┌─ DOCUMENTO DE ORIGEM
Apesar de ter gasto no
primeiro ano de governo mais de 1 bilhão de reais para tentar equacionar o
problema, o problema com o garimpo na Terra Indígena Yanomami parece longe do
fim.
A reportagem da
Amazônia Real procurou o Ministério Público Federal, a Polícia Federal, a
Fundação Nacional dos Povos Indígenas (Funai) e o Ministério dos Povos
Indígenas (MPI) para comentarem o caso. A reportagem procurou ainda o
Ministério da Justiça e Segurança Pública para saber o que foi feito em relação
aos garimpeiros, já que a Força Nacional está sob a jurisdição da pasta.
Único órgão a
responder à reportagem, o Ministério dos Povos Indígenas disse que desde o fim
de fevereiro, quando foi iniciado o trabalho conjunto de 31 órgãos e
instituições do Governo Federal sob a coordenação da Casa de Governo de
Roraima, foram feitas 442 operações de combate ao garimpo.
└─
## COMPLETE O SEGUINTE:
#1 Diga se cada afirmação concorda com o documento de origem, respondendo sim ou não e citando as palavras decisivas: (a) No primeiro ano de governo, foram gastos mais de 1 bilhão de reais para tentar resolver o problema. (b) A Funai respondeu à reportagem. (c) Foram feitas 442 operações de combate ao garimpo.
#2 Segundo o documento de origem, quantos órgãos e instituições do Governo Federal participam do trabalho conjunto? Responda com uma frase, por favor.
┌─ DADOS DE ENTRADA
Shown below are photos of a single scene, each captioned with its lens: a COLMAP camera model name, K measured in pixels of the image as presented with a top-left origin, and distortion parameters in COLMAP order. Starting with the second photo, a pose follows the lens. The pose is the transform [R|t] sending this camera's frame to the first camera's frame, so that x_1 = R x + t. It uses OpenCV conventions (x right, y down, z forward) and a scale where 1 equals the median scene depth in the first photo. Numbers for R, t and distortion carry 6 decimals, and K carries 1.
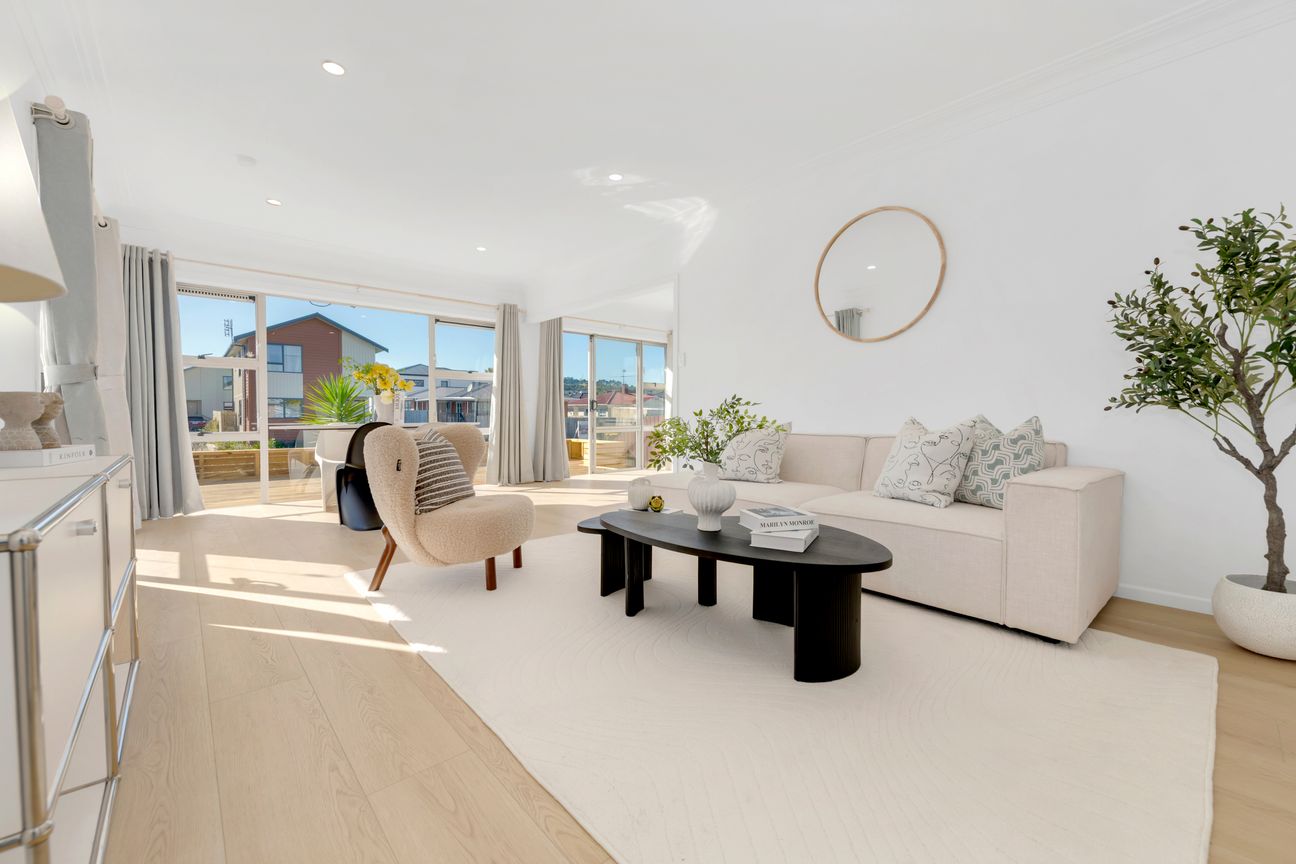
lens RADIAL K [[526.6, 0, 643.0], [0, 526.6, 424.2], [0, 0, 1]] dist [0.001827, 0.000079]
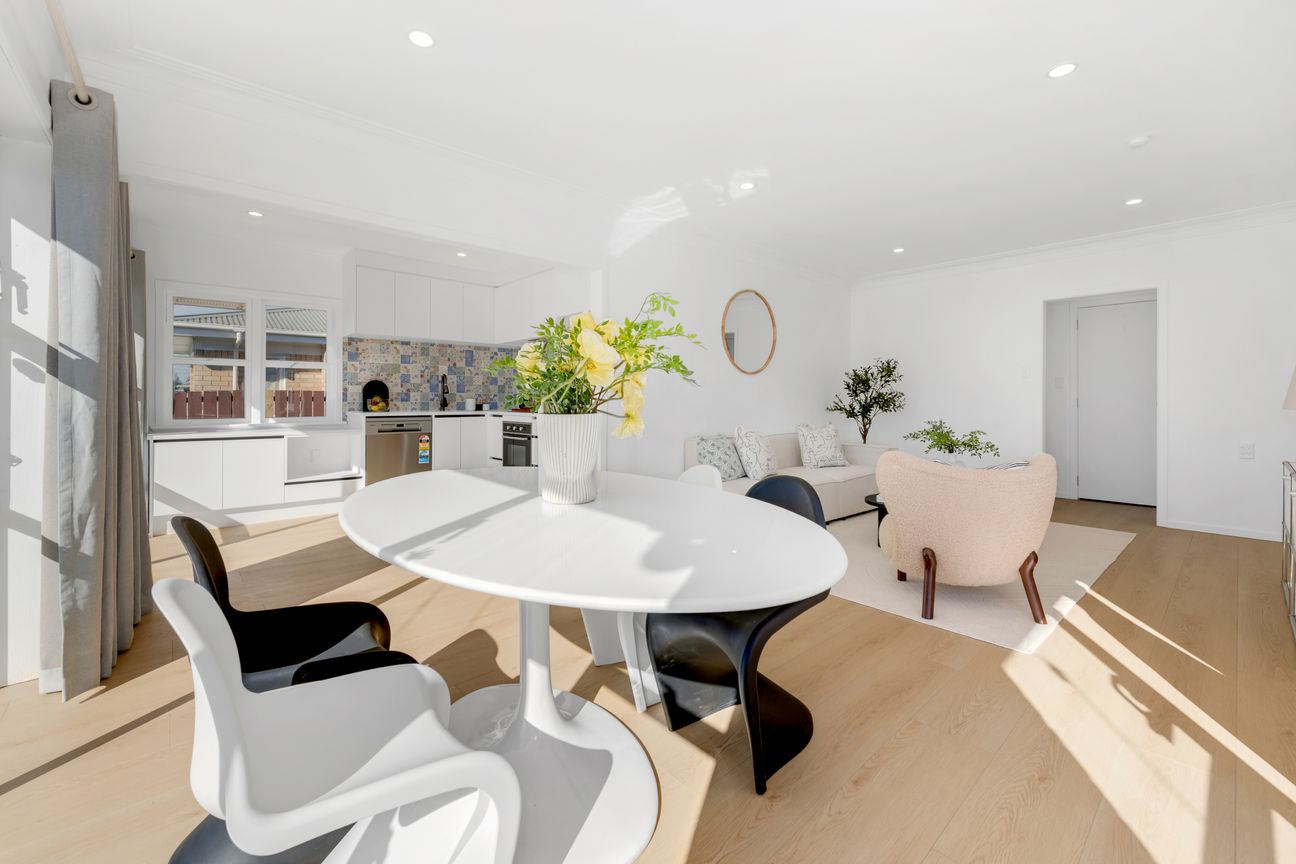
└─
## RESPOSTAS DAS TAREFAS:
#1
(a) Sim: "mais de 1 bilhão de reais"
(b) Não: "Único órgão a responder à reportagem, o Ministério dos Povos Indígenas"
(c) Sim: "foram feitas 442 operações de combate ao garimpo"

#2 São 31 órgãos e instituições do Governo Federal.